** Reading text **
++++
67    It was submitted on behalf of AIM that the conclusion reached in the BDO report was 'irrational, confused and confusing' and that it 'lacks sufficient reasoning to justify the opinion stated'. On that basis it was submitted that the presentation of this opinion to the Wiluna shareholders was misleading. AIM submitted that, when the BDO Report is closely considered, the proposed acquisition of Wiluna shares by Byrnecut is of no advantage to Wiluna members. It was further submitted that the BDO Report failed to engage in a relevant and proper weighting of the factors to which it referred, and that it thereby failed to give the Wiluna members relevant and material information required for making a decision as to whether to approve an increase in Byrnecut's voting power. In support of those submissions, senior counsel for AIM undertook a detailed examination of the purported advantages and disadvantages that were identified in the BDO Report.

68    Although AIM did not dispute the conclusion reached by BDO that Byrnecut will not be paying a premium for control, it was submitted that the first purported advantage identified in the BDO Report was not an advantage to members. In that regard, it was submitted that the fact non-associated Wiluna shareholders will not miss out on the opportunity to receive a premium for control should be understood as a lack of a disadvantage, as opposed to an advantage. It was submitted that the non-associated Wiluna shareholders would be no better off so far as a control premium goes, whether the transactions under the SPAs do or do not proceed.

69    In relation to the second purported advantage identified in the BDO Report, it was submitted that the conclusion that 'Byrnecut's increased voting power in [Wiluna] may further align its interests with those of [Wiluna] and strengthen its existing relationship with Wiluna' lacks cogency or reasoning and that it amounts to little more than conjecture. In that regard, it was submitted that the conclusion relied on a mere assertion that, as Byrnecut is an established underground mining services provider, 'a strengthened relationship may provide operational and strategic benefits as [Wiluna] progresses its mining restart'. However, AIM contended that there is no basis for that opinion as Byrnecut had merely indicated that it would look to tender in a competitive process if Wiluna issues a tender for underground mining services, and that it otherwise supports Wiluna's current direction. AIM also relied on the fact that an increase from a 24.26% stake to a 29.50% stake would not, in and of itself, give rise to a greater alignment of interests between Wiluna and Byrnecut.
++++
** Entries shown **
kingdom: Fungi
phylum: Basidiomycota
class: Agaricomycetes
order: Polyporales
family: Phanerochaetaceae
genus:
++++
** Goal 1 **
Answer from the passage on AIM's submissions:
(a) What three words did AIM use to describe the conclusion in the BDO report?
(b) Which conclusion reached by BDO did AIM not dispute?
(c) Byrnecut's stake in Wiluna would go from what percentage to what percentage?
** Goal 2 **
Carry the passage on AIM's submissions forward, starting right after its final sentence.
You won't need the material for anything here.

** Written answer 1 **
(a) Irrational, confused and confusing.
(b) That Byrnecut will not be paying a premium for control.
(c) From 24.26% to 29.50%.

** Written answer 2 **
70    As to the disadvantage referred to in the BDO Report, AIM embraced the conclusion reached by BDO that the proposed increase in Byrnecut's voting power may deter potential takeover bids for Wiluna. In that regard, AIM noted that an increase in voting power to 29.50% would give Byrnecut the ability to block special resolutions and that there would then be an increased ability on the part of Byrnecut to form a bloc of voting power with other shareholders that would deter any takeover bidder, including from AIM.

71    It was submitted on behalf of AIM that, having identified that the increase in Byrnecut's voting power might deter a takeover bid, which would have an impact on the value of Wiluna's shares, it was then necessary for BDO to weigh that against any advantages. According to AIM, when it is appreciated that the two purported advantages that were identified by BDO are 'illusory, at best', BDO's conclusion that 'the position of Shareholders if the Proposed Transactions are approved is more advantageous than the position if the Proposed Transactions are not approved' is unsustainable.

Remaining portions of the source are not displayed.